_posts/2016-04-04-weekly-update.md

layout: post title: Apache Kudu (incubating) Weekly Update April 4, 2016 author: Todd Lipcon

Welcome to the third edition of the Kudu Weekly Update. This weekly blog post covers ongoing development and news in the Apache Kudu (incubating) project.

If you find this post useful, please let us know by emailing the kudu-user mailing list or tweeting at @ApacheKudu. Similarly, if you're aware of some Kudu news we missed, let us know so we can cover it in a future post.

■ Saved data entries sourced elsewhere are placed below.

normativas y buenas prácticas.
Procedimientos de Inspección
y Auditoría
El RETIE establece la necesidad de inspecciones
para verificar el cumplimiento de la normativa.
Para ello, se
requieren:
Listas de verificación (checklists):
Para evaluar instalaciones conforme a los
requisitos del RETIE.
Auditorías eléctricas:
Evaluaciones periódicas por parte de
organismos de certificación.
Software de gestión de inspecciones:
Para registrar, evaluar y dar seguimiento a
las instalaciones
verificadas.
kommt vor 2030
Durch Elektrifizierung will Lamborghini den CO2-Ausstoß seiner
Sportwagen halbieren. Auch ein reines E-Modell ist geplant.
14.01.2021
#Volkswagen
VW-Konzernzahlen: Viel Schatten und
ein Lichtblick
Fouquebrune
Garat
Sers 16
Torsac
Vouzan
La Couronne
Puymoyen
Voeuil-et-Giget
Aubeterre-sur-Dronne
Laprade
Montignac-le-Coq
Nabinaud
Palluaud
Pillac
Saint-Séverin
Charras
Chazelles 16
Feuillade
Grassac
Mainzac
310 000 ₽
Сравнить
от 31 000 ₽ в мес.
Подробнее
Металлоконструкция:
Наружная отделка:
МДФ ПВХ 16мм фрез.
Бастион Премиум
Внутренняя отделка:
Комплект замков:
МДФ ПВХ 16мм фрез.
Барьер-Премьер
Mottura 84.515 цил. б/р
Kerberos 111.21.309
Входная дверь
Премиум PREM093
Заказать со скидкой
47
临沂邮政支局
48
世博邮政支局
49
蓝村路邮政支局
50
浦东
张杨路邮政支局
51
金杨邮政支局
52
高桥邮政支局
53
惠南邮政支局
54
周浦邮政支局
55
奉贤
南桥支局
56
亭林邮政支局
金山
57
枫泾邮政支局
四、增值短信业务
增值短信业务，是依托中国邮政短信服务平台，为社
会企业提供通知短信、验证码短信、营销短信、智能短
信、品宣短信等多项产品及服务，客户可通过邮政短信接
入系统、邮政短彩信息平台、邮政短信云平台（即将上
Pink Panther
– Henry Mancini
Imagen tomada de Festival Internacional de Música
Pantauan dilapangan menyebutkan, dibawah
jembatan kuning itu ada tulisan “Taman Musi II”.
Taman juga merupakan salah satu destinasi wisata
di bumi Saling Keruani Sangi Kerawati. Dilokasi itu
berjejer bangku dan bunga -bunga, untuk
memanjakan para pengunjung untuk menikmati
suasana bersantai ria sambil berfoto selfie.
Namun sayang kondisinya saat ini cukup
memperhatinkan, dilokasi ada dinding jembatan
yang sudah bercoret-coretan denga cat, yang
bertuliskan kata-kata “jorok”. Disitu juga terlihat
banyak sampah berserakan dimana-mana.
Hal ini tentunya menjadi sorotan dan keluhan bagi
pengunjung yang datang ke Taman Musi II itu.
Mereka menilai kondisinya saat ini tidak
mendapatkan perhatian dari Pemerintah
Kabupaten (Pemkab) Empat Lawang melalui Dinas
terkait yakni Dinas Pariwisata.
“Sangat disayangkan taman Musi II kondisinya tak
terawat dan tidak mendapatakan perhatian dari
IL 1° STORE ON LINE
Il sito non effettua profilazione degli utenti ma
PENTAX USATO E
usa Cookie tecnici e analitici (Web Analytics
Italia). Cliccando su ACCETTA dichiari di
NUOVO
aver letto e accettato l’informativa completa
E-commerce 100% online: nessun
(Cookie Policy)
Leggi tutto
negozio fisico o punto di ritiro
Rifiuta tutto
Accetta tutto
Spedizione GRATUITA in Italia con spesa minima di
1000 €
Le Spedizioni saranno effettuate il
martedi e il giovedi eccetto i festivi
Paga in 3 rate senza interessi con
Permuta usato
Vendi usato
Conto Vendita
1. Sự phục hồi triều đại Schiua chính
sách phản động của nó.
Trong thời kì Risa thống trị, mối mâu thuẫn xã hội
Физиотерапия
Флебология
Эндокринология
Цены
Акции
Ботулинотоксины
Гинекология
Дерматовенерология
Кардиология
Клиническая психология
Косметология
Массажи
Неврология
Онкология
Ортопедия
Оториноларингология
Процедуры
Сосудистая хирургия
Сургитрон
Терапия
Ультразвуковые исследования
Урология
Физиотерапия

Development discussions and code in progress

The 0.8.0 release train is progressing nicely. Jean-Daniel Cryans posted a first release candidate VOTE thread on the dev mailing list. Please download the release candidate and give it a try.
Ara Ebrahimi's implementation of a Kudu sink for Apache Flume was completed this week. Mike Percy worked on some follow-up around documentation and a shaded jar-with-dependencies for easier consumption.
Mike also worked on and committed an improvement to the Java API so that error results for failed write operations are easier to handle. Previously, clients had to perform string comparisons to know whether an insert failed due to something like a duplicate key constraint rather than some other less expected error.
After some early cluster testing of the new implementation of scanner predicates, a few tricky bugs were discovered. The first was around proper handling of inequality predicates on floating point columns. The second involved handling predicates like ‘my_int8_col <= 127’: for non-nullable columns, this predicate is a tautology and can be eliminated. However, for nullable columns, such a predicate is equivalent to ‘my_int8_col IS NOT NULL’. In order to fix this, Dan Burkert added an internal implementation of ‘IS NOT NULL’.
These bugs also exposed a few gaps in test coverage around predicate handling. Dan added a couple thousand lines worth of new test coverage both from C++ and Java.
These exhaustive tests also identified a gap in Kudu's handling of NaN float values. The team elected to leave this as a known issue for now, since usage of NaN is relatively rare.
Todd Lipcon fixed a bug in Kudu's implementation of Raft configuration change. This bug could cause tablet replicas to become “stuck” after certain types of network partitions. The fix will be included in the upcoming 0.8 release.
Mike Percy has been working on a bug where tablet servers fail to start up after their write-ahead logs (WALs) have been truncated. This can happen on certain types of machine crashes, or if the disks fill up under a write workload.
Todd Lipcon spent time this week testing Kudu on a small cluster with a 3TB TPC-H dataset. In particular, he was focusing on concurrent query workloads, including scenarios with multiple read-only users in addition to combining a query workload with a write workload. As a result, he identified a few issues around Kudu's handling of RPCs in overload conditions.
In order to improve the behavior on the server side, Todd changed the RPC scheduling algorithm to use an earliest-deadline-first policy. This has the effect of preventing query timeouts: a query which is closest to experiencing a timeout will be scheduled with higher priority over those which have plenty of time left.
In addition, this work identified a few bugs in the Kudu C++ client. In particular, in the case where the server was overloaded, the client would sometimes incorrectly rewind to the start of the current tablet resulting in incorrect results. In other cases, the client would end up in a tight loop sending RPCs to the master. Fixes for both of these issues will be in the upcoming 0.8 release.

Upcoming talks and meetups

Todd Lipcon will be presenting an introductory Kudu talk at DataEngConf on Friday, April 8th.